Die Fräulein-Playlist: Farewell, Aretha Franklin

vor 3 Monaten

Im Alter von 76 Jahren erlag die Queen of Soul ihrem jahrelangen Krebsleiden. Wir werden sie vermissen, doch ihre Musik bleibt für die Ewigkeit.

1942 als Tochter eines Predigers in Memphis, Tennessee geboren, war Aretha Franklin bereits seit ihrer Kindheit von Gospelmusik umgeben. Gemeinsam mit ihren Schwestern sang sie im Gospelchor der Kirche ihres Vaters und veröffentlichte 1956 ihre erste LP. Mit 18 Jahren erschien ihr Debütalbum. Als sie Anfang der 1960er Jahre von Columbia Records zu dem Plattenlabel Atlantic Records wechselte, feierte sie erstmals große Erfolge. Es folgten über 75 Millionen verkaufte Tonträger, insgesamt 18 Grammy-Auszeichnungen und die Presidential Medal of Freedom.

Aretha Franklin war eine politische Sängerin, ihre Songs wurden zu Hymnen für all diejenigen, die für die Gleichberechtigung zwischen Geschlechtern, Klassen und Hautfarben kämpften. Als die Bürgerrechtlerin und Black Panther-Anhängerin Angela Davis Anfang der siebziger Jahre verhaftet wurde, bot Aretha Franklin an, die auf 250.000 $ festgesetzte Kaution für die Aktivistin zu zahlen. „I have the money. I got it from Black People and I want to use it in ways that help our people.“, erklärte sie damals.
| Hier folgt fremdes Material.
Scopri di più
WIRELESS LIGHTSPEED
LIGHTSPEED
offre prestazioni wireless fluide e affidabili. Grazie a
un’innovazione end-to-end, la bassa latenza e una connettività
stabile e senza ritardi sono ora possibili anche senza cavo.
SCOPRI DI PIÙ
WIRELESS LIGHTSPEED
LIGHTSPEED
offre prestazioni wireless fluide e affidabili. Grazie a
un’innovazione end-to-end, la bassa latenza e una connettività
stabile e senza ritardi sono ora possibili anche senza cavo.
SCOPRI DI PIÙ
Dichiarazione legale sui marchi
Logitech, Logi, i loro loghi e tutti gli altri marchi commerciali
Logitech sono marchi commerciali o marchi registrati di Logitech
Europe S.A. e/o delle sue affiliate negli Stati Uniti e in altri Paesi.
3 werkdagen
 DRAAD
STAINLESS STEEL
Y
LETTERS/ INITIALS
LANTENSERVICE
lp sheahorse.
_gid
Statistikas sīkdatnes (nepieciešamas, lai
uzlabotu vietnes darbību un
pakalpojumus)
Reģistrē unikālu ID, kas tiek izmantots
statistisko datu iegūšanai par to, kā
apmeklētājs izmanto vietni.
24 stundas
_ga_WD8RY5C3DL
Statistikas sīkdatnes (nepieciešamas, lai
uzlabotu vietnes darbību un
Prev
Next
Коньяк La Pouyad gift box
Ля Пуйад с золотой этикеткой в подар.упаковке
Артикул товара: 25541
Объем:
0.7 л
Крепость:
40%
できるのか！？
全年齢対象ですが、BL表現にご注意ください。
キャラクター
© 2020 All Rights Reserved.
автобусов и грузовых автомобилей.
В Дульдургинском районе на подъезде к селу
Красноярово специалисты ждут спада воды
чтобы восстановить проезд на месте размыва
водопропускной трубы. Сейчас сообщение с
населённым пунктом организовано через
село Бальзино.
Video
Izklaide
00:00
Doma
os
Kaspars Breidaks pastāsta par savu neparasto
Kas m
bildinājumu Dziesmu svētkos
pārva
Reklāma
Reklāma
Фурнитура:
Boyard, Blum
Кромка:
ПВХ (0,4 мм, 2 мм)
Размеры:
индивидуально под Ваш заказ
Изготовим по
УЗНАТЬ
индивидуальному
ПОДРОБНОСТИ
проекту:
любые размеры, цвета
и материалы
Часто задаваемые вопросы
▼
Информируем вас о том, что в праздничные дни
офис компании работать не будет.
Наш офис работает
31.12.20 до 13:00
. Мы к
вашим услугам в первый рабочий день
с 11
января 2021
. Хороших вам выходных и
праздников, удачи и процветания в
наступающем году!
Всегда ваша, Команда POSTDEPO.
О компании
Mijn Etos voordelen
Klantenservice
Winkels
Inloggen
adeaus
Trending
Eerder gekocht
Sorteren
Einer ihrer wohl bekanntesten Songs, „Respect“ aus dem Jahr 1967, wurde zum Manifest des afro-amerikanischen Befreiungskampfes und machte sie zur Ikone der amerikanischen Frauenbewegung der sechziger und siebziger Jahre. Sie hatte den originalen Song von Otis Redding aus dem Jahr 1965 umgeschrieben und damit klargestellt, dass sie als Frau diejenige war, die das Geld nach Hause brachte: „I’m about to give you all of my money/ And all I’m askin’ in return, honey/ Is to give me my propers“.

„I have the money. I got it from Black People and I want to use it in ways that help our people.“ - Aretha Franklin

Aretha Franklin sang bei der Amtseinführung des ersten Schwarzen Präsidenten Barack Obama und damit für eine ganze Nation, die nach jahrhundertelanger Diskriminierung so hoffnungsvoll war, wie nie zuvor. Als sie 2015 bei der Verleihung des Kennedy-Preises auftrat, rührte sie den damaligen Präsidenten mit ihrem Song „(You Make Me Feel Like) A Natural Woman“ zu Tränen.

Aretha Franklin stand ihr Leben lang für selbstbewusste Afroamerikaner*Innen.

Um es in ihren eigenen Worten zu sagen: Forever and ever you’ll stay in our hearts and we will love you forever, Aretha.